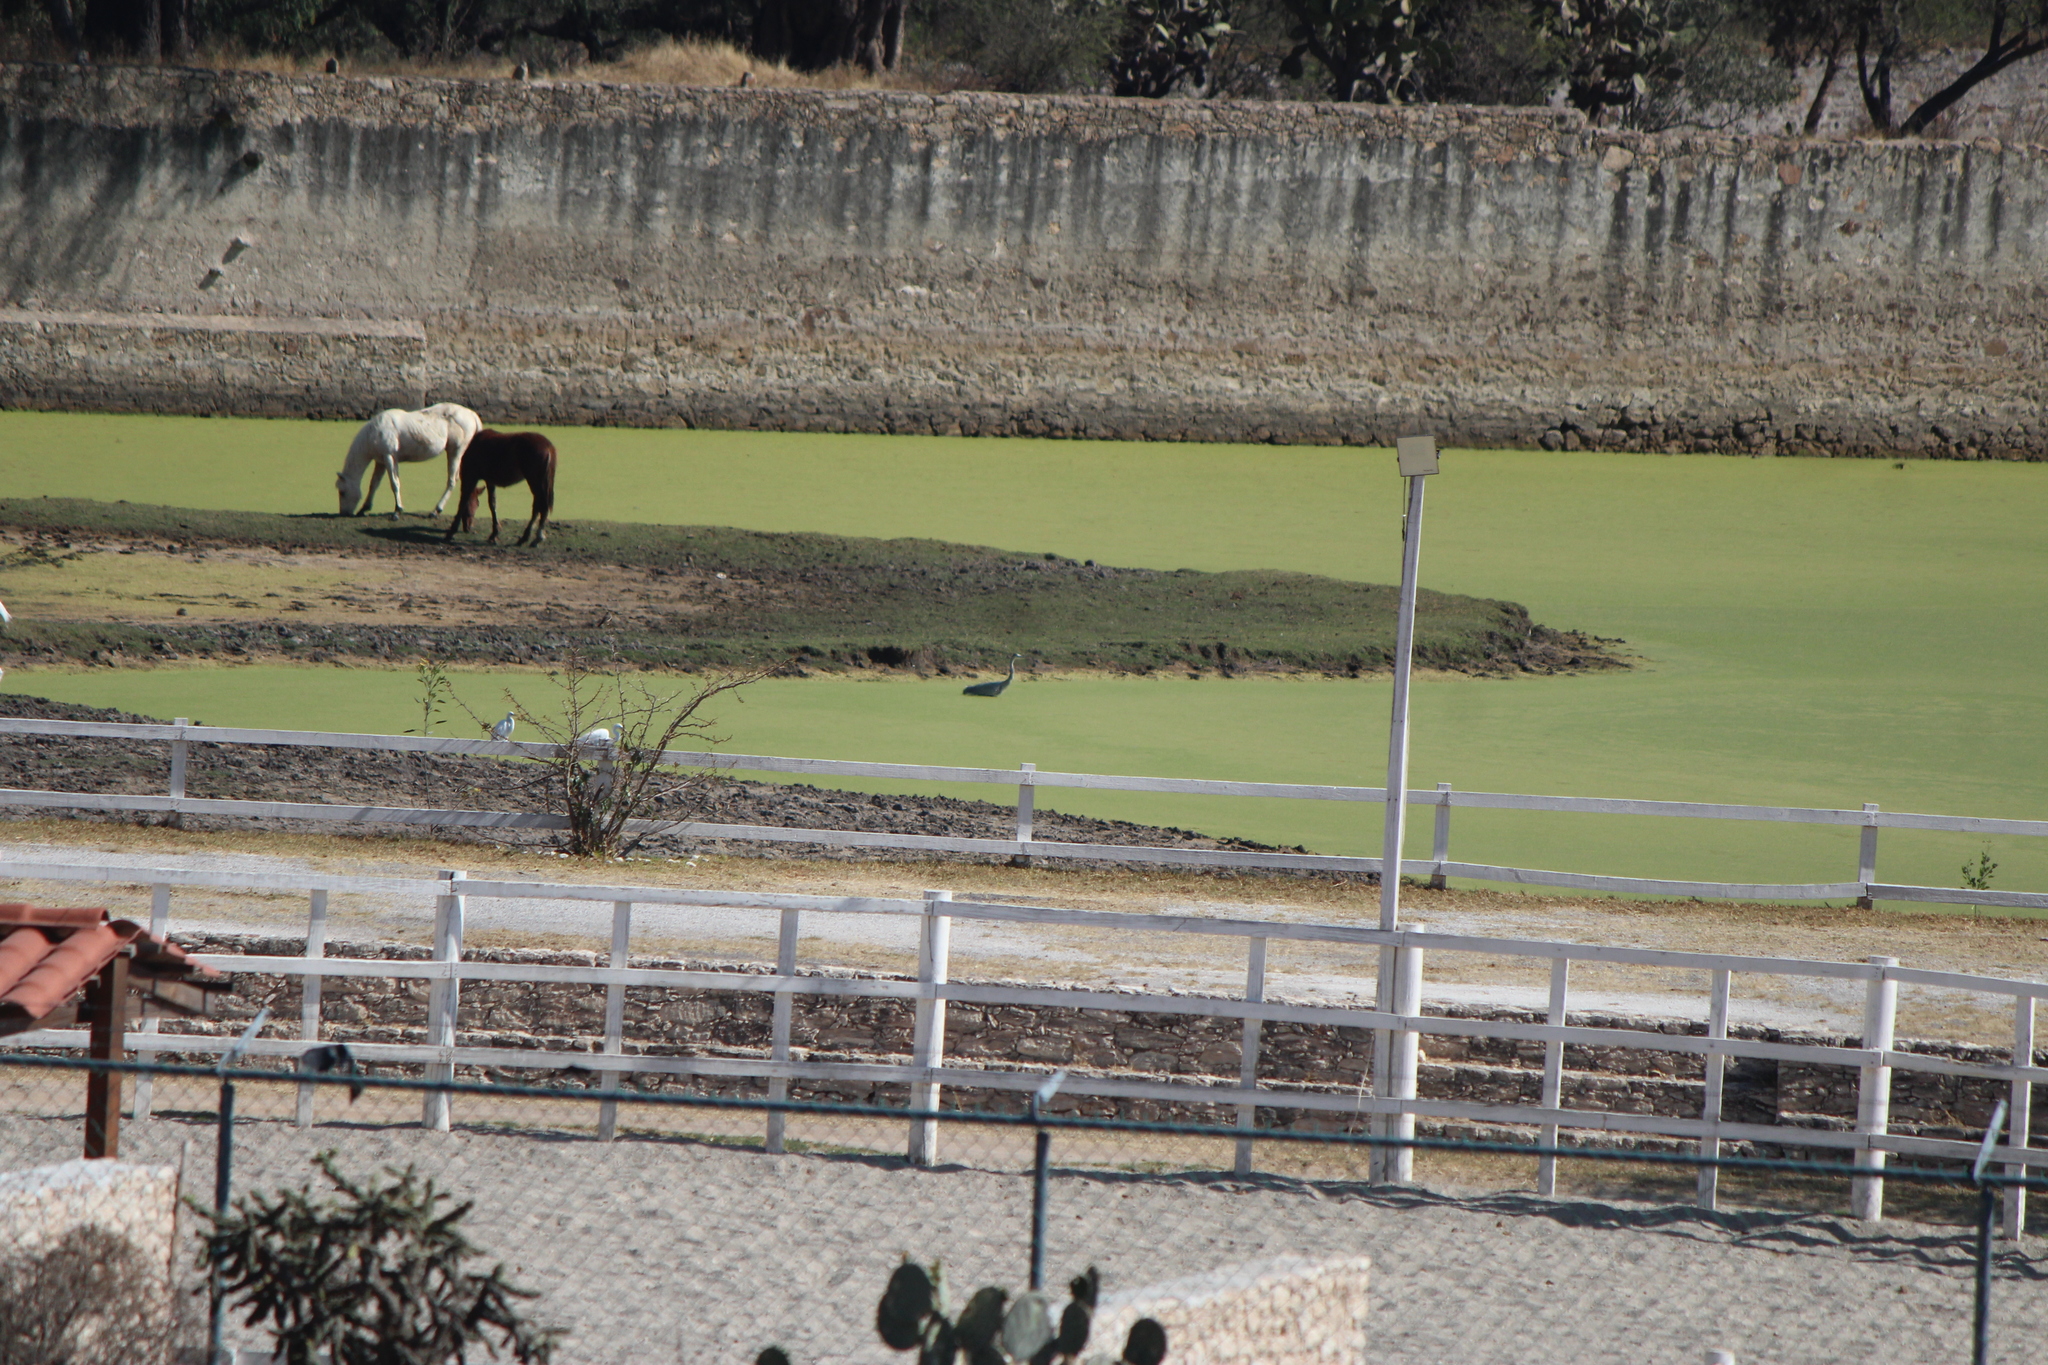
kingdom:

--

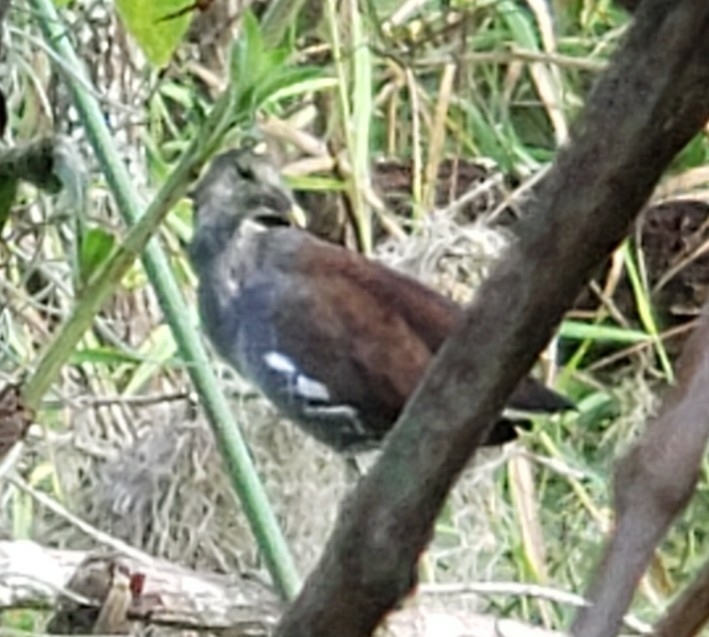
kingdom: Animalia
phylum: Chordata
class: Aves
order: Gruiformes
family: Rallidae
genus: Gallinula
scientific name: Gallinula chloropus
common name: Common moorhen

==

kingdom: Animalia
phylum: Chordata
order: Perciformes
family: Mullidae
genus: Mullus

**SET PROBLEM:**
Please transcribe the data from the line containing "order: Gruiformes" through the line containing "common name: Common moorhen", character for character.

**REPLY TO THE TASK:**
order: Gruiformes
family: Rallidae
genus: Gallinula
scientific name: Gallinula chloropus
common name: Common moorhen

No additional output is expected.